Oh, man. She should have seen that slow pitch coming from miles away, and hit it out of the park.  Instead, she whiffed.  Of course it’s a ridiculous application of the rule, whether you’re Justice Alito or pretty much anybody else.  A single invocation of the right to counsel isn’t going to immunize a defendants from questioning on any subject, any crime, anywhere, forever.  But there are so many conceptual ledges to hang on to that Davis shouldn’t have feared the slippery slope.

So is there a better response?

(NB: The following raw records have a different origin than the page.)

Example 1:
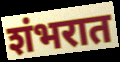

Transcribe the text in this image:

शंभरात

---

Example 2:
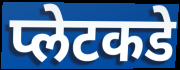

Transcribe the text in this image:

प्लेटकडे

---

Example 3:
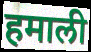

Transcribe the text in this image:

हमाली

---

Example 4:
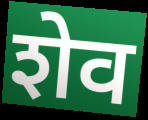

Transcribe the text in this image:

शेव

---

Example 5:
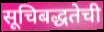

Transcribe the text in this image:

सूचिबद्धतेची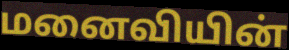
மனைவியின்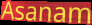
AsanamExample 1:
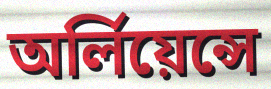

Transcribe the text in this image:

অর্লিয়েন্সে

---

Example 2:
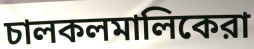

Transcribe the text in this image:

চালকলমালিকেরা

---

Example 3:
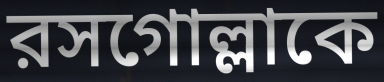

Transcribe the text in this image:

রসগোল্লাকে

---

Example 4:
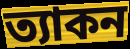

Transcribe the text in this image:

ত্যাকন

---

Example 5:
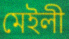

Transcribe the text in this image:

মেইলীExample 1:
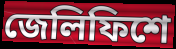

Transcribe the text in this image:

জেলিফিশে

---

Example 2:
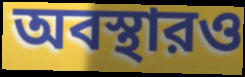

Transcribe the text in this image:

অবস্থারও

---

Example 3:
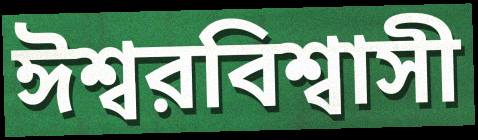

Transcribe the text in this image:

ঈশ্বরবিশ্বাসী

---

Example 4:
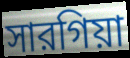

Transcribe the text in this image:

সারগিয়া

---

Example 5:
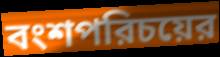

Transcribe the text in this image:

বংশপরিচয়ের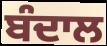
ਬੰਦਾਲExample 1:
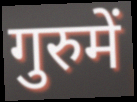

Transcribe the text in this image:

गुरुमें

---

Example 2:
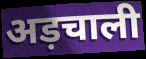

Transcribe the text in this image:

अड़चाली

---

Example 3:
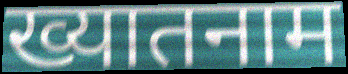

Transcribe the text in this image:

ख्यातनाम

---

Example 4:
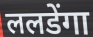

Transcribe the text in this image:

ललडेंगा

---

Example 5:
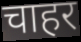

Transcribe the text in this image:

चाहर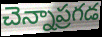
చెన్నాప్రగడ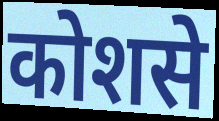
कोशसे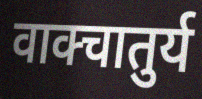
वाक्चातुर्यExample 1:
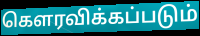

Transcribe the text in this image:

கௌரவிக்கப்படும்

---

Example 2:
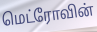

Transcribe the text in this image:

மெட்ரோவின்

You betcha.

Of course, Justice Alito, the police in Montana could have questioned him as a murder suspect, despite his invocation.  Not because 10 years had elapsed, or that the person traveled from Maryland to Montana, but because the subject matter of the questioning was entirely unrelated to the subject matter for which the person invoked right to counsel. 

Some might argue, as apparently Davis does, that a single invocation covers a person for all purposes for all time.  What this highlights is two separate paths along which the constitutional right can flow.  One attaches to the particular offense, the purpose for which the police seek to interrogate, while the other attaches to the person without regard to the subject of the interrogation.  I see no constitutional quandary in the latter, though the former would offend constitutional protections.

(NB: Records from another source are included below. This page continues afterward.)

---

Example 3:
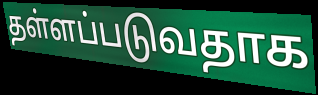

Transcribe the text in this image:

தள்ளப்படுவதாக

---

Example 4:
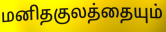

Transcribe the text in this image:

மனிதகுலத்தையும்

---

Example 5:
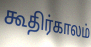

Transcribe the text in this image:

Just as people are capable of committing more than one offense in their lifetime, and some can commit quite a few, each is an individual affront to society.  Assume that the person may be innocent of one, guilty of another, happy to talk about the second but not about the first.  Each alleged offense demands an investigation, and each offers the individual a separate opportunity to invoke, or not, his rights.  What they are not, however, is the use of continued attempts at interrogation to “break down” a defendant, as Justice Roberts notes.  Or any of the other words that have been used to describe the wrong of ongoing or perpetual interrogation.

One crime; one change to question.  If the suspect invokes right to counsel, that’s that.  No second dips at this well, but that has nothing to do with a person suspected of poisoning some other well. 

And for all those who thought our newest Latina justice was too liberal, check out whose lead she followed:

When Alito raised the hypothetical ante to a crime committed 40 years later, Sotomayor joined in.

“He is arrested for joy riding, he is let go, and you are saying that for 20, 40 years he is now immunized from being re-approached by the police?” Sotomayor asked.

Notice the word “immunized”?  Would that be from the swine flu? 

2 thoughts on “And So I Told Justice Alito…

  1. Jdog

    What if, hours or days weeks (or months, or years) later, the police finally get around to checking the trunk of the car that he was allegedly joyriding in, and find a dead body?

    Is that a separate crime — for which he has not invoked the 5th and might be willing to talk about (e.g. “I don’t know anything about a dead body in the trunk of the car”) or invoke the Fifth over (e.g., of how not do it “I need to talk to my lawyer before we talk about why I shot the bastard”) — or the same crime, where he’s already invoked the Fifth, and if he’s going to talk about it without counsel present, he’s gotta come to them, not vice versa?

  2. SHG

    Nope. Anything arising out of the same incident is covered.  Anything wholly unrelated is not covered. Bright line test, easily applied.

    Of course, all of this would be unnecessary if people would just shut up when questioned by the cops.